## PROBLEM STATEMENT
Retype every line from the one containing "the build fails." through the end of the records, both ends included, and keep each character unchanged.

## DATASET CONTENT

┏━━

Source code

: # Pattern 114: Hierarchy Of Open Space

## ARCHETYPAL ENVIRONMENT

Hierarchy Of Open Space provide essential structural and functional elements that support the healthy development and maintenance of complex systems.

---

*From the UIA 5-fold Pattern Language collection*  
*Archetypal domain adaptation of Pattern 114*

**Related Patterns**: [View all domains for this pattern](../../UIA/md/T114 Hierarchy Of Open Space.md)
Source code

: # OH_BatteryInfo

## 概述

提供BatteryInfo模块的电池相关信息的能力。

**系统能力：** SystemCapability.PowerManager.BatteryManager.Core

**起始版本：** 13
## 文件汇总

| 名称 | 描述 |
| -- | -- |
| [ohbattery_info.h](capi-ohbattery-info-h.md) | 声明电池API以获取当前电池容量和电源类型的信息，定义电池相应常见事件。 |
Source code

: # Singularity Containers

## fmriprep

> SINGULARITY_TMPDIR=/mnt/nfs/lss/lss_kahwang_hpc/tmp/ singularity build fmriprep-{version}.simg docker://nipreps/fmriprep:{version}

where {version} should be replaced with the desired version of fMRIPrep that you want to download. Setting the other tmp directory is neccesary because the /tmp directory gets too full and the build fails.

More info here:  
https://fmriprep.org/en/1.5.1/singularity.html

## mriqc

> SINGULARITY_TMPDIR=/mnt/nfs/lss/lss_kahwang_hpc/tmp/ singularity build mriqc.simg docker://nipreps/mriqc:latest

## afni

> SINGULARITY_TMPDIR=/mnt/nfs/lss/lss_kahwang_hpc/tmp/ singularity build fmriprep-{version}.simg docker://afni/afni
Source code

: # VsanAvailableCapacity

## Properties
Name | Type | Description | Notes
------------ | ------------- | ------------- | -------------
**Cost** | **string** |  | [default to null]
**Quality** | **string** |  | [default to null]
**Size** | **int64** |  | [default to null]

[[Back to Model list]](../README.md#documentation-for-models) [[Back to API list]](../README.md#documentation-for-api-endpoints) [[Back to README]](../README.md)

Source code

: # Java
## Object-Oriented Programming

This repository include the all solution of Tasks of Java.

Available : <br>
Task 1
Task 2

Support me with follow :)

┗━━

## SOLUTION TO THIS PROBLEM
where {version} should be replaced with the desired version of fMRIPrep that you want to download. Setting the other tmp directory is neccesary because the /tmp directory gets too full and the build fails.

More info here:  
https://fmriprep.org/en/1.5.1/singularity.html

## mriqc

> SINGULARITY_TMPDIR=/mnt/nfs/lss/lss_kahwang_hpc/tmp/ singularity build mriqc.simg docker://nipreps/mriqc:latest

## afni

> SINGULARITY_TMPDIR=/mnt/nfs/lss/lss_kahwang_hpc/tmp/ singularity build fmriprep-{version}.simg docker://afni/afni
Source code

: # VsanAvailableCapacity

## Properties
Name | Type | Description | Notes
------------ | ------------- | ------------- | -------------
**Cost** | **string** |  | [default to null]
**Quality** | **string** |  | [default to null]
**Size** | **int64** |  | [default to null]

[[Back to Model list]](../README.md#documentation-for-models) [[Back to API list]](../README.md#documentation-for-api-endpoints) [[Back to README]](../README.md)

Source code

: # Java
## Object-Oriented Programming

This repository include the all solution of Tasks of Java.

Available : <br>
Task 1
Task 2

Support me with follow :)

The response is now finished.